J’ai aussi changé l’ordre. D’abord le dessus des lames, puis les coupes et les angles, ensuite les faces sud, et seulement après le reste si le bois en a encore besoin. Ce tri m’a évité de revenir sur des zones qui tenaient encore bien. La différence était nette sur les parties les plus exposées, surtout après 2 pluies d’affilée, quand les parties hautes reprenaient l’eau les premières.

Le signal qui me fait bouger maintenant est minuscule. Si l’eau cesse de perler sur une zone précise et laisse une marque sombre au lieu de rouler, je sais que cette partie fatigue. par moments, la surface devient mate au toucher avant le reste. L’ADEME va dans le même sens quand elle recommande d’entretenir au plus près de l’usage réel, sans tout refaire inutilement. Ce n’est pas spectaculaire, mais c’est plus fiable.

J’ai fini par accepter qu’une maintenance par petites touches coûtait moins cher qu’une reprise globale trop tardive. Pour une clôture bois, attendre que tout pâlisse donne plus de ponçage, plus de reprise et plus de mauvaise humeur un samedi matin. Oui, cette méthode demande de revenir plus plusieurs fois. Non, elle ne pardonne pas l’improvisation. Si je regarde celle de notre maison, près de Strasbourg, je pense encore au temps que j’ai perdu à vouloir tout refaire d’un seul coup.

Ce que j’aurais voulu savoir avant de me lancer

Ce que j’aurais voulu savoir avant, c’est que j’avais banalisé 3 choses: le support encore humide, les coupes oubliées et le travail en plein soleil. J’avais aussi expédié le brossage, parce que je voulais finir avant le repas. Après coup, je vois bien que le problème ne venait pas que du bidon, mais de ma vitesse et de mon impatience. J’ai appris ça en voyant la couche griser plus vite que prévu sur les zones les plus exposées.

J’avais surtout une contrainte très simple: je n’avais ni le temps ni l’envie de recommencer chaque année. Avec mon compagnon, dans notre maison ancienne du côté de Strasbourg, ce genre de répétition finit vite par peser sur les week-ends. C’est là que j’ai compris que le vrai sujet n’était pas la couleur du produit, mais le rythme d’entretien que j’acceptais pour la maison. J’ai payé l’erreur en énergie, pas seulement en matière première.

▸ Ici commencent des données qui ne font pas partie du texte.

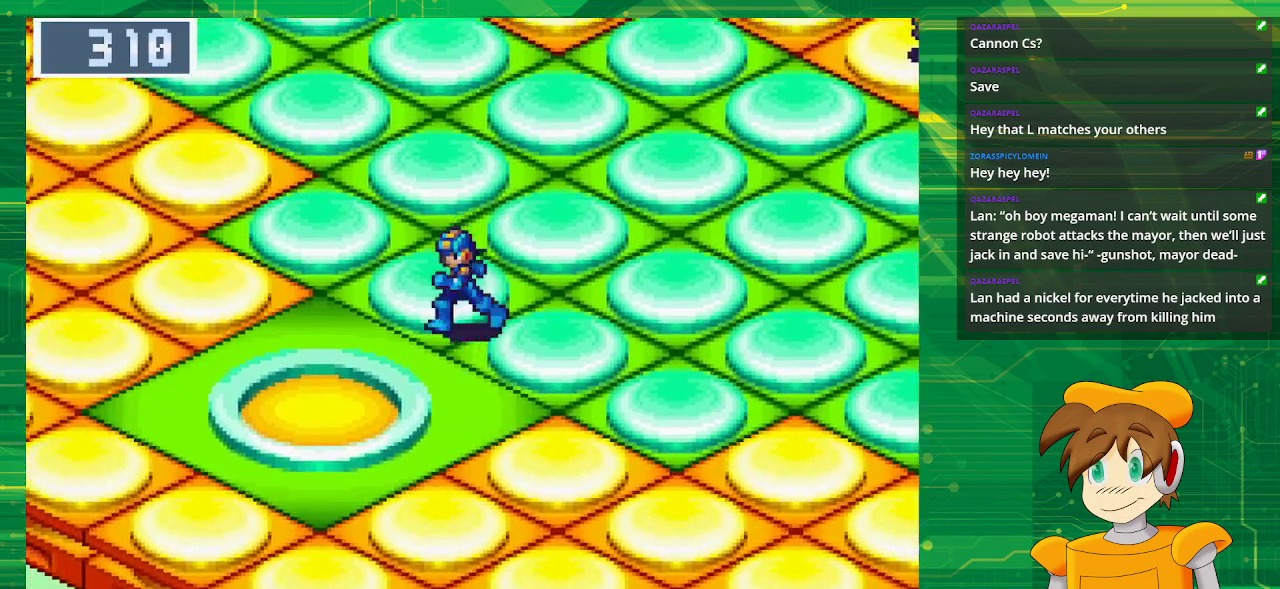
{"buttons": ["B", "DPAD_LEFT"], "events": [[483, "DPAD_DOWN", "up"]]}
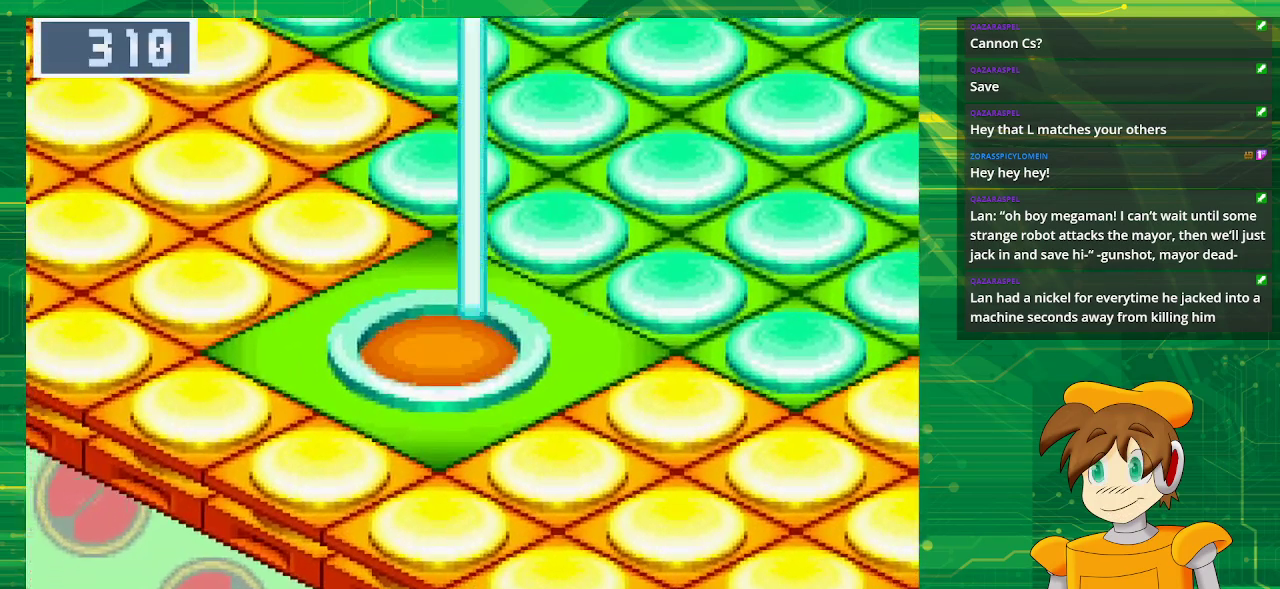
{"buttons": [], "events": [[33, "B", "up"], [33, "DPAD_LEFT", "up"]]}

Les arêtes grises qui boivent la pluie avant le reste, je les vois encore quand la lumière tombe de biais. C’est une image simple, mais elle m’a servi mieux que tous les discours sur les finitions. Sur le terrain, elles ont dicté ma méthode par zones avant même que je la nomme ainsi. Et à ce moment-là, j’ai compris que le bois me disait déjà où ça craquait.

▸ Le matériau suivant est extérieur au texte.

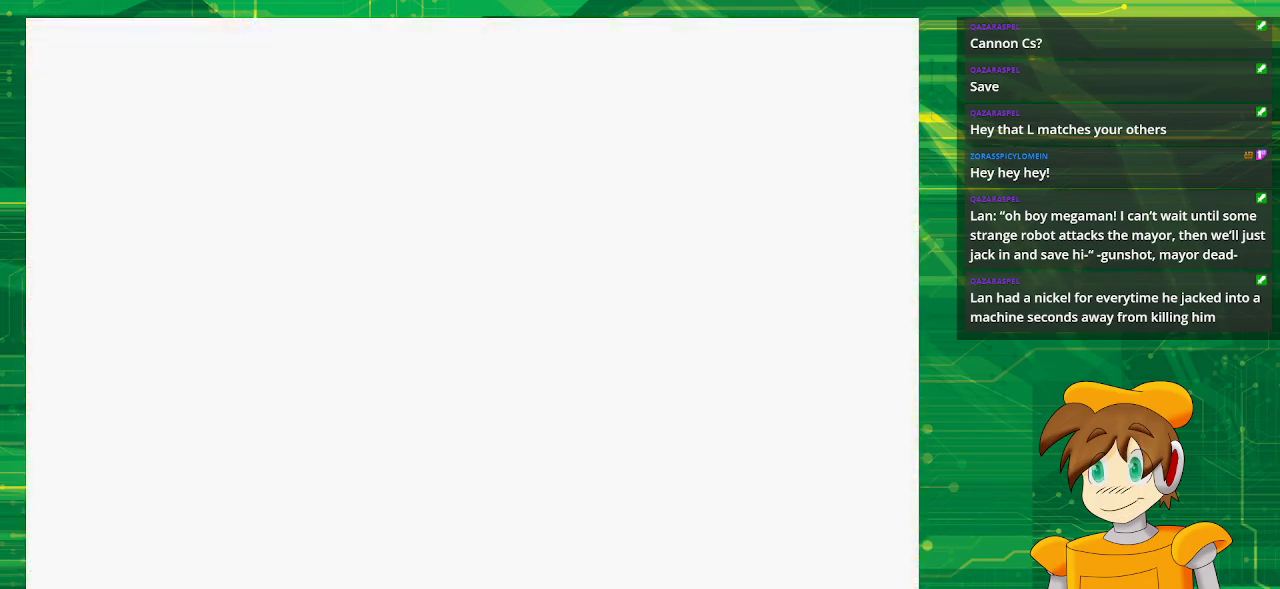
{"buttons": [], "events": []}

Si je devais recommencer autour de notre maison, à Hautepierre, je ferais la même chose plus tôt: contrôler les coupes, reprendre le dessus des lames et accepter une retouche ciblée. Mon verdict est net. Oui, cette approche convient si vous acceptez de retoucher par petites zones et de garder un œil sur les extrémités. Non, elle ne convient pas si tu cherches une protection miracle sans entretien. Le premier essai m’a coûté 32 euros le bidon, 2 samedis de reprise et une bonne dose d’agacement. Mais il m’a aussi appris à lire une clôture bois avant qu’elle ne se fatigue trop.

Noémie Dubois

Noémie Dubois publie sur le magazine Id Clos des contenus consacrés à la maison, au jardin et aux travaux du quotidien. Son approche repose sur des conseils clairs, une organisation progressive des informations et des repères concrets pour aider les lecteurs à mieux entretenir et améliorer leur cadre de vie.